### ABOUT THIS TASK
Retype, word for word, only the lines from the one containing "exposure_s: 1/621" through the last line of the listing below. Pictures do not belong in the result.

### ENTRIES SHOWN
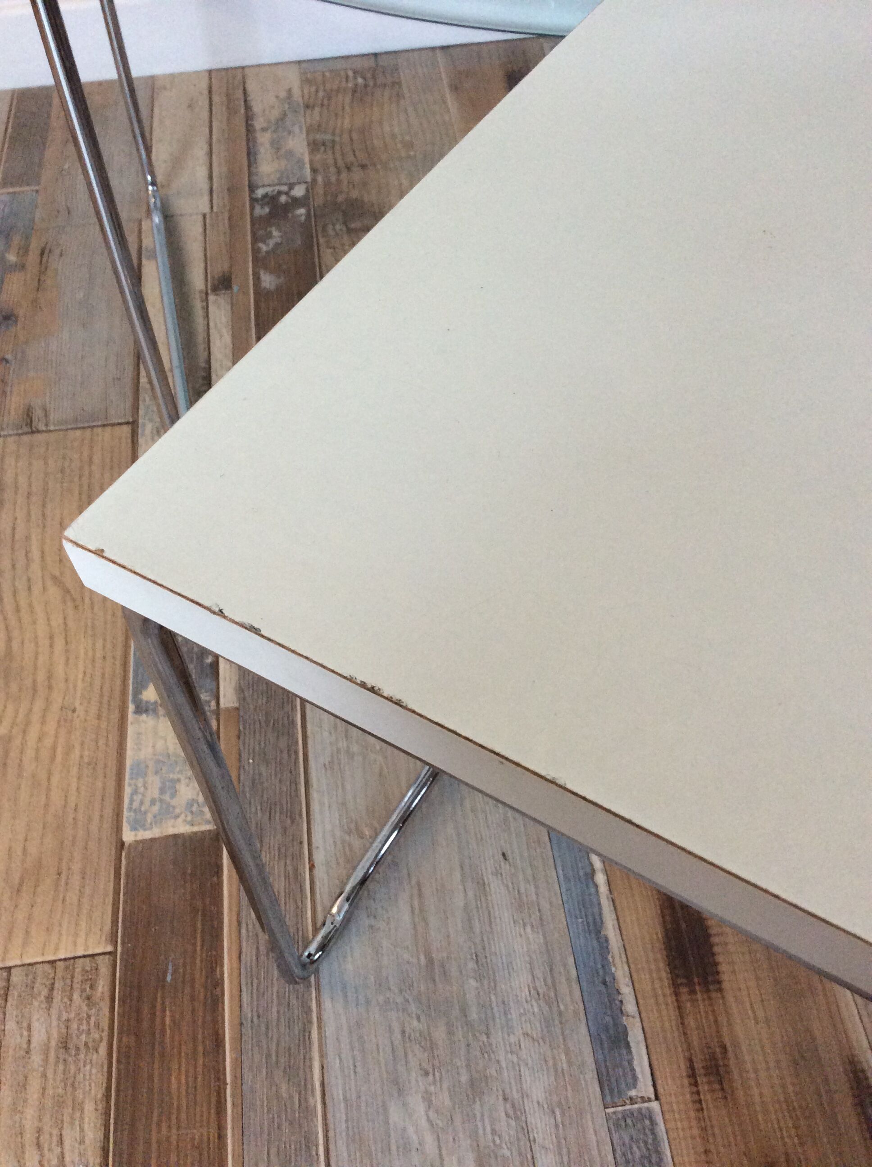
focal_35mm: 32
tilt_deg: -52.5
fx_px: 1078
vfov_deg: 56.9
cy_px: 584
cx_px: 436
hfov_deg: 44.1
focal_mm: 3.3
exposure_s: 1/25
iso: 160
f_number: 2.4
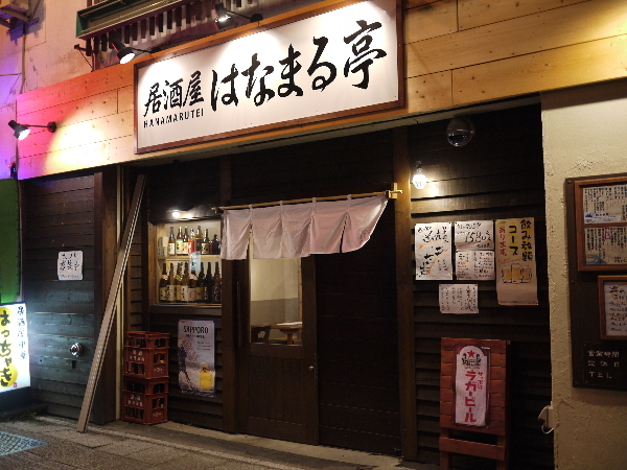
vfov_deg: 36.0
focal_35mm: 40
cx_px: 314
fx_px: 725
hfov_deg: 46.8
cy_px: 235
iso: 200
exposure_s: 1/30
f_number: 1.7
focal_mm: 20
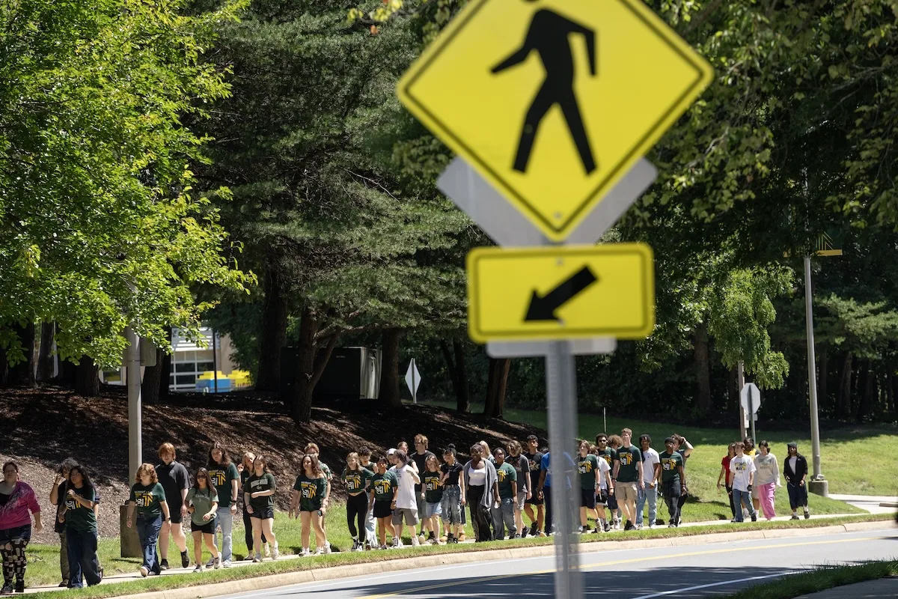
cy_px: 300
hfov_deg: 11.5
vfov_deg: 7.7
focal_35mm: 179
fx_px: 4465
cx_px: 449
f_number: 4.5
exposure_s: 1/1600
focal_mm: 179
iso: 250
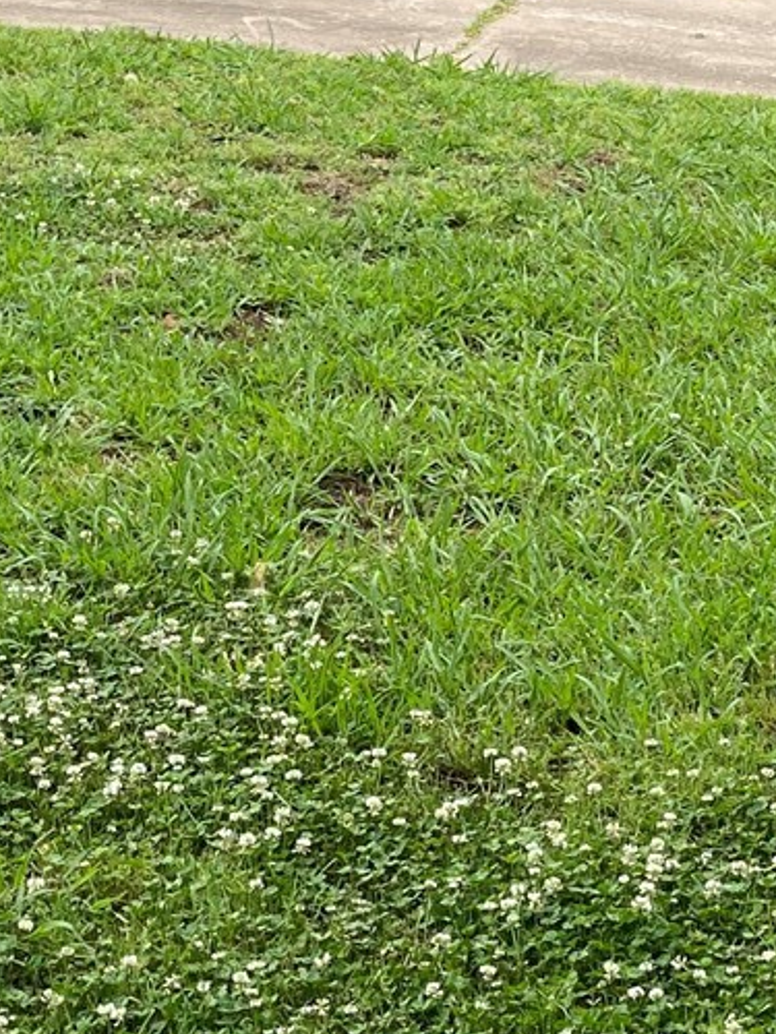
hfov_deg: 15.3
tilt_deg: -5.0
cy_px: -192
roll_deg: -1.1
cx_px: 122
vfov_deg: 19.3
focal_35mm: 96
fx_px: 2869
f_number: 1.6
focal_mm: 5.1
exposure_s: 1/621
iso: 32
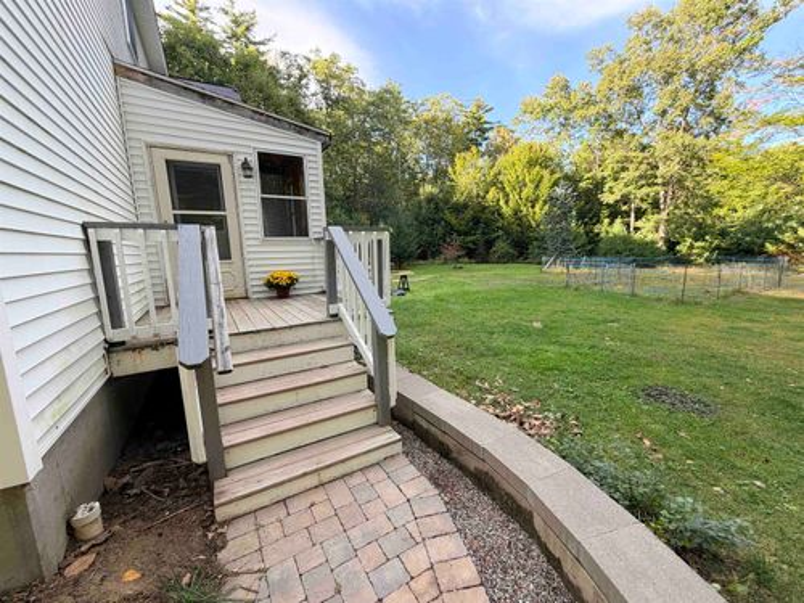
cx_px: 402
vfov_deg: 85.7
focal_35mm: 14
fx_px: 325
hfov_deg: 102.1
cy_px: 302
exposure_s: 1/151
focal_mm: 2.22
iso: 50
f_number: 2.2
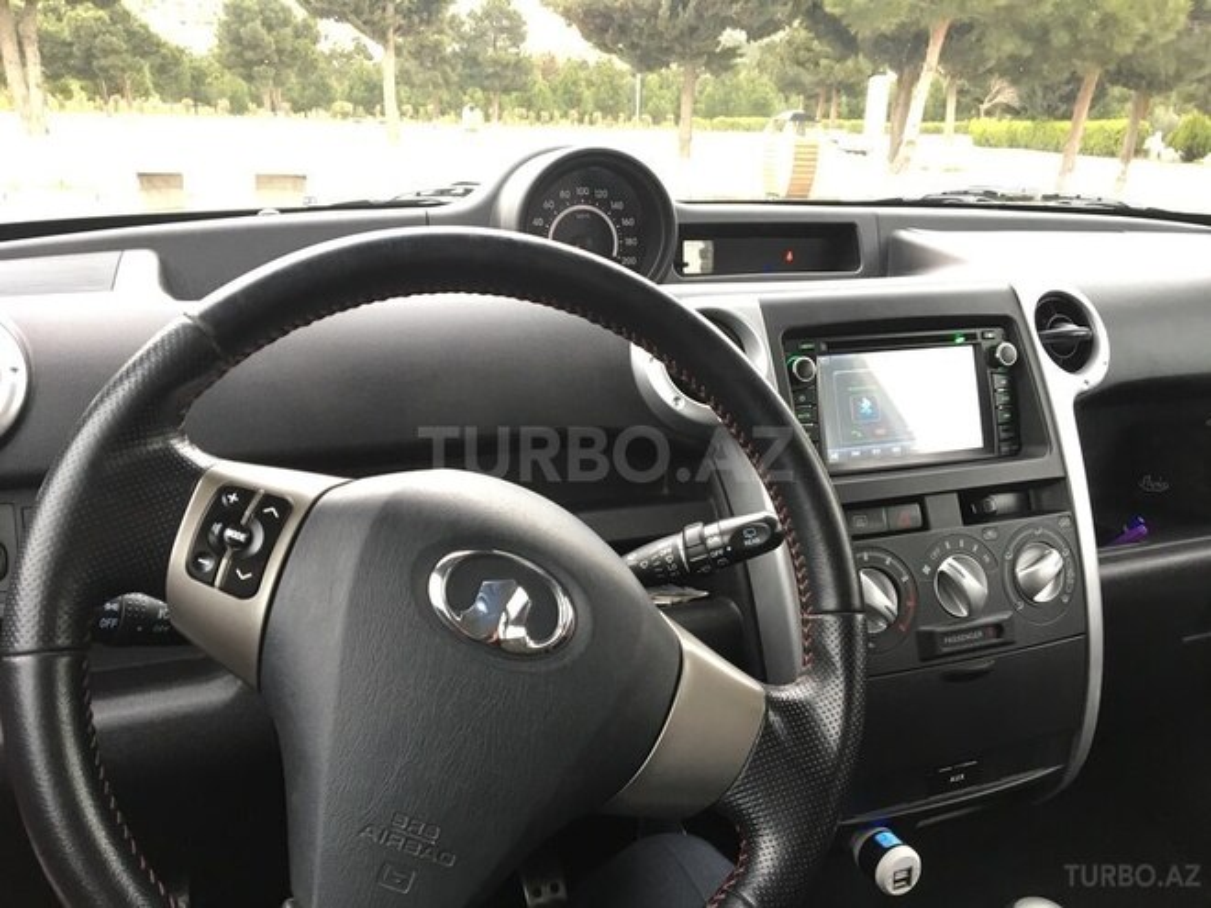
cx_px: 606
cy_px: 454
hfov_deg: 61.7
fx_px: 1015
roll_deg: -1.9
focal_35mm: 29
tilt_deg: -16.6
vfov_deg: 48.2
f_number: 2.2
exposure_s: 1/33
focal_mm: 4.15
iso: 100
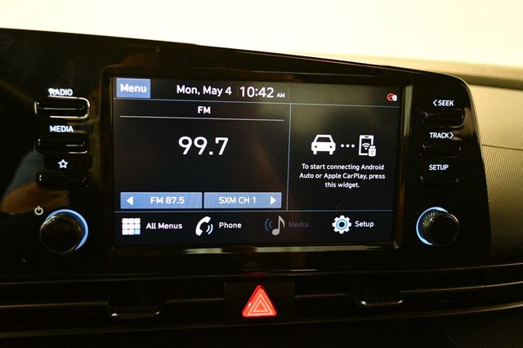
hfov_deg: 57.2
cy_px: 174
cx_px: 262
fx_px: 479
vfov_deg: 39.9
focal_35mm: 33
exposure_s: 1/60
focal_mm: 22
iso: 5000
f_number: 4
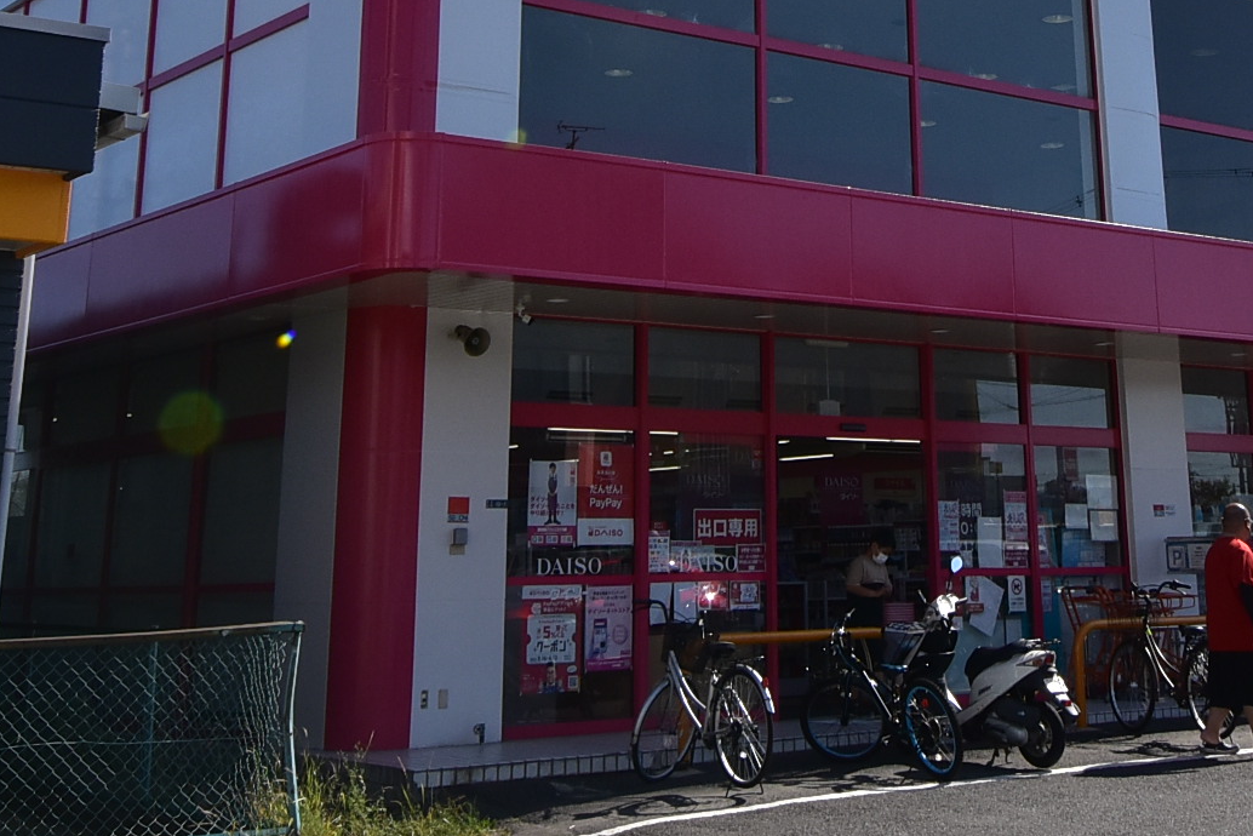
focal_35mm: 56
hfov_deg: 35.2
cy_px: -110
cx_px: 779
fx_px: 1965
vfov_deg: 22.5
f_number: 11
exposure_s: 1/500
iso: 360
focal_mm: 13
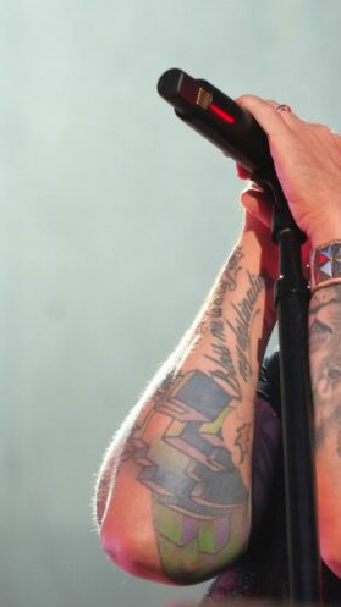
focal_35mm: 306
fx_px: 4926
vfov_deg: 7.1
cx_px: 369
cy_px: 310
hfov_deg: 4.0
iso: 4000
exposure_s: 1/200
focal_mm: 126
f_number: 5.6
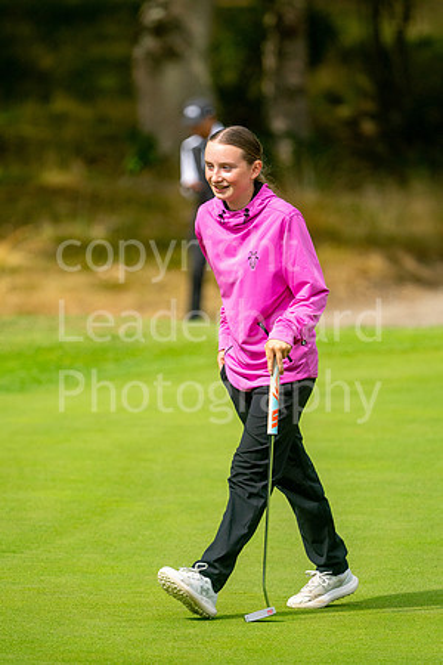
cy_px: 332
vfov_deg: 4.6
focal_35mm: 450
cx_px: 222
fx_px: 8306
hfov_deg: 3.1
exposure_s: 1/4000
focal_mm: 300
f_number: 4
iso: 320
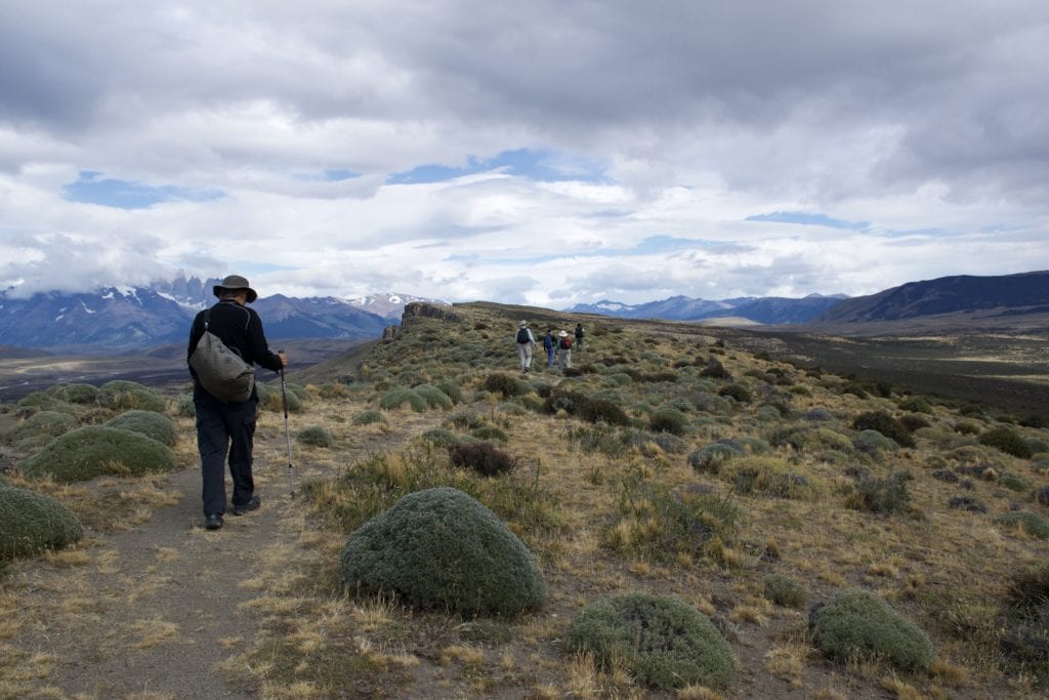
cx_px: 524
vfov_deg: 43.6
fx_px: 874
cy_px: 350
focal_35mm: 30
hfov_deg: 61.9
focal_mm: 20
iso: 640
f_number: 8
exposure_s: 1/1600
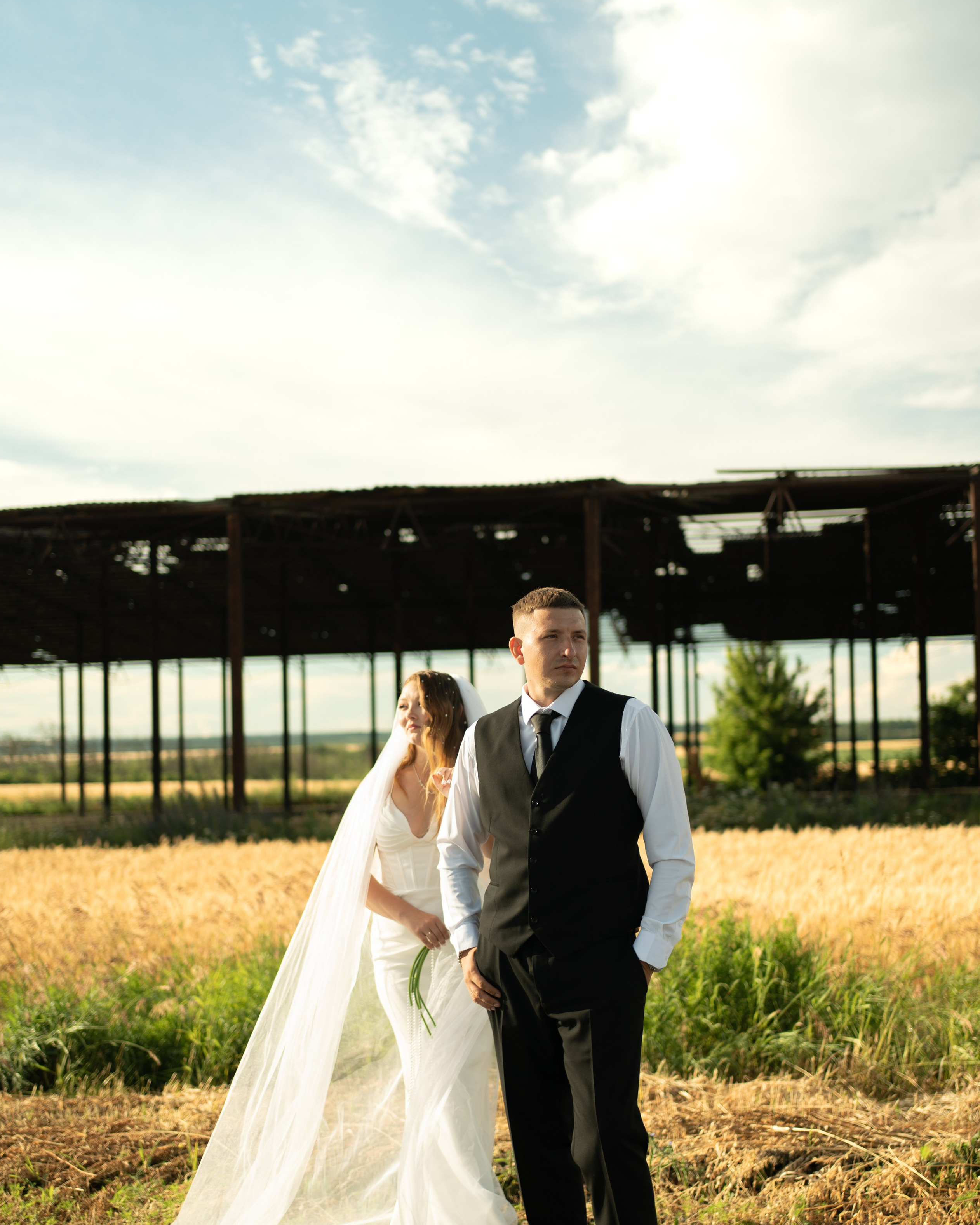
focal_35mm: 40
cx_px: 494
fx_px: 1450
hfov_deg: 37.3
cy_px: 711
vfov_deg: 45.6
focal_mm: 35
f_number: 1.8
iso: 100
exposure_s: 1/250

### RESULT OF THIS EXERCISE
exposure_s: 1/621
iso: 32
cx_px: 402
vfov_deg: 85.7
focal_35mm: 14
fx_px: 325
hfov_deg: 102.1
cy_px: 302
exposure_s: 1/151
focal_mm: 2.22
iso: 50
f_number: 2.2
cx_px: 606
cy_px: 454
hfov_deg: 61.7
fx_px: 1015
roll_deg: -1.9
focal_35mm: 29
tilt_deg: -16.6
vfov_deg: 48.2
f_number: 2.2
exposure_s: 1/33
focal_mm: 4.15
iso: 100
hfov_deg: 57.2
cy_px: 174
cx_px: 262
fx_px: 479
vfov_deg: 39.9
focal_35mm: 33
exposure_s: 1/60
focal_mm: 22
iso: 5000
f_number: 4
focal_35mm: 56
hfov_deg: 35.2
cy_px: -110
cx_px: 779
fx_px: 1965
vfov_deg: 22.5
f_number: 11
exposure_s: 1/500
iso: 360
focal_mm: 13
focal_35mm: 306
fx_px: 4926
vfov_deg: 7.1
cx_px: 369
cy_px: 310
hfov_deg: 4.0
iso: 4000
exposure_s: 1/200
focal_mm: 126
f_number: 5.6
cy_px: 332
vfov_deg: 4.6
focal_35mm: 450
cx_px: 222
fx_px: 8306
hfov_deg: 3.1
exposure_s: 1/4000
focal_mm: 300
f_number: 4
iso: 320
cx_px: 524
vfov_deg: 43.6
fx_px: 874
cy_px: 350
focal_35mm: 30
hfov_deg: 61.9
focal_mm: 20
iso: 640
f_number: 8
exposure_s: 1/1600
focal_35mm: 40
cx_px: 494
fx_px: 1450
hfov_deg: 37.3
cy_px: 711
vfov_deg: 45.6
focal_mm: 35
f_number: 1.8
iso: 100
exposure_s: 1/250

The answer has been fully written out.